Wal-Mart (NYSE:WMT) and Costco (NASDAQ:COST) are two of the world's leading discount retailers with remarkably different strategies regarding human resources. Wal-Mart has always been harshly criticized for paying insufficient wages, while Costco rewards employees with above-average pay and superior benefits.
But Wal-Mart is borrowing a page from Costco's playbook, offering higher salaries and better working conditions. And that new approach is generating benefits for the company in terms of sales growth. Judging by recent financial reports from Wal-Mart, it looks as if what's good for employees can also be good for customers and investors.
Wal-Mart is going the Costco way, but only partially
Wal-Mart launched a series of bold initiatives in February 2015. Among other things, the company raised its minimum wage to $10, and wages for department managers increased from $12 to $15 an hour.
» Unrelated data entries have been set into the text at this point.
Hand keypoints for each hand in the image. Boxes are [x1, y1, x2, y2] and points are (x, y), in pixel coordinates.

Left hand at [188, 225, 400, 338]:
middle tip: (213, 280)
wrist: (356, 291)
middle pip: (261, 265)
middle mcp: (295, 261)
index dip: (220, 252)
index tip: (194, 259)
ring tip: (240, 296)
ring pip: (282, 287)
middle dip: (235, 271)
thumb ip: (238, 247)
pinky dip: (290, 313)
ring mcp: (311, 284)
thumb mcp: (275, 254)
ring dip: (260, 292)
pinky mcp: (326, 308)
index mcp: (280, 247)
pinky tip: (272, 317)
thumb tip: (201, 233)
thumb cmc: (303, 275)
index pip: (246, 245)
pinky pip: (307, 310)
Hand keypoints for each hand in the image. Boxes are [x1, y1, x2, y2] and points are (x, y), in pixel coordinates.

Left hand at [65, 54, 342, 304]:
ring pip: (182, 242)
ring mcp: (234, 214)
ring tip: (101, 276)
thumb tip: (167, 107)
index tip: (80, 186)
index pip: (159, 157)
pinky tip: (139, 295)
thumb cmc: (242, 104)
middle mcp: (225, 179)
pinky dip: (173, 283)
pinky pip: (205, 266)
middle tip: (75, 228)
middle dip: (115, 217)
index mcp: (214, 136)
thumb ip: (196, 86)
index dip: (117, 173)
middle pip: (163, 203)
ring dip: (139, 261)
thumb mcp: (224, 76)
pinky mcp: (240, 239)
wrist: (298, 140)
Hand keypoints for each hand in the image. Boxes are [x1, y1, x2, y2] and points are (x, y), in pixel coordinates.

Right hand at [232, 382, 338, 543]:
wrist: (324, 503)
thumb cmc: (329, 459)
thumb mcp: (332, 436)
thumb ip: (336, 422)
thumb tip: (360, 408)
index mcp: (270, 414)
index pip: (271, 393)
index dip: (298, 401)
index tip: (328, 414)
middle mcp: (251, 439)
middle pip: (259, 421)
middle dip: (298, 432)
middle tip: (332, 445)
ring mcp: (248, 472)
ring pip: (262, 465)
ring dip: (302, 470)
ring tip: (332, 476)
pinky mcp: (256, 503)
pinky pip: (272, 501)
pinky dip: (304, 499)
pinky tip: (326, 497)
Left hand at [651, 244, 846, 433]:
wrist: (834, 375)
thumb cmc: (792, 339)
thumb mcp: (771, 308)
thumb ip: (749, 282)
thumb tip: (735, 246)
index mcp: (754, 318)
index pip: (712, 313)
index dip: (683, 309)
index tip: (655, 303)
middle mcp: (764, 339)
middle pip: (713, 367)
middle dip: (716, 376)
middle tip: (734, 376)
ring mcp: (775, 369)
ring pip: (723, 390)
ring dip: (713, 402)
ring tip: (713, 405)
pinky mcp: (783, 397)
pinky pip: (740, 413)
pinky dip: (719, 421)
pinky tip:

According to an article in The New York Times, Wal-Mart has raised its average pay for full-time nonmanagerial employees to an average of $13.69 an hour, a 16% increase since early 2014.
It's not just about wages, as the company is also offering improved opportunities for education and professional development. Wal-Mart has developed an onboarding and training program offering potential career paths for employees who are looking to move beyond entry-level positions. Associates in these programs receive hands-on training in areas such as merchandising, retail fundamentals, teamwork, and people skills. Those who successfully complete these programs get to climb the corporate ladder toward jobs with higher responsibility and better pay.
Wal-Mart is also offering better conditions for associates in areas such as work schedule and benefits. The company is allowing employees to choose between more predictable or more flexible time schedules, according to their own needs, providing more control and ownership over their work and personal time. In addition, Wal-Mart is improving benefits related to healthcare, sick leave, and education.
Chances are that Wal-Mart will never completely close the gap versus Costco when it comes to wages in particular and human resources policies in general. It's worth noting that Costco raised its minimum wage by $1.50 an hour, from $11.50 and $12 an hour to $13 and $13.50 an hour, this past March. That was the first minimum-wage increase from Costco since 2007, and the decision probably reflects the fact that other companies in the industry started raising wages, so Costco needs to do the same to stay ahead of the competition.
Costco has a unique corporate culture in the retail industry, and its business model is quite particular. Since Costco operates completely under the warehouse retail model, the company makes more revenue per employee than other industry players, so Costco can naturally afford higher wages than Wal-Mart.
Nevertheless, the fact remains that Wal-Mart has changed its strategy. As opposed to trying to increase profit margins by paying the lowest possible wages it can get away with, the company is offering better working conditions to improve customer service and keep operations running smoothly. This new approach to human resources is generating promising results.
The move is paying off
During fiscal 2014, Wal-Mart suffered from declining comparable-store sales and negative traffic figures in the U.S. in every quarter. But things started to improve in fiscal 2015, and the recovery is quite noticeable nowadays. Comparable-store sales at Wal-Mart U.S. grew 1.6% during the second quarter of fiscal 2017, driven by a 1.2% increase in traffic. The company has produced positive comparable sales in the U.S. over the past eight quarters, while traffic has remained in positive territory over the past seven quarters in a row.
According to CEO Doug McMillon, one of the main reasons sales and traffic are moving in the right direction is that the customer experience is improving, which is clearly related to having a friendlier and more motivated workforce. In McMillon's words: "We believe a contributing factor to the results is our consistent improvement in customer experience. Customer surveys indicate that we're making good progress in providing a better shopping experience with cleaner stores, faster checkout, and friendlier service."
Wal-Mart is facing increasing costs, not only because of higher investments in employees, but also because the company is aggressively expanding its online retail capabilities. These initiatives are putting downward pressure on profit margins, but management is doing the right thing by prioritizing revenue growth and competitive positioning above short-term profit margins.
Employees aren't just an expense item on the income statement; they're one of the most important resources a business can have. As it turns out, investing in wages and other benefits can many times generate attractive returns for shareholders.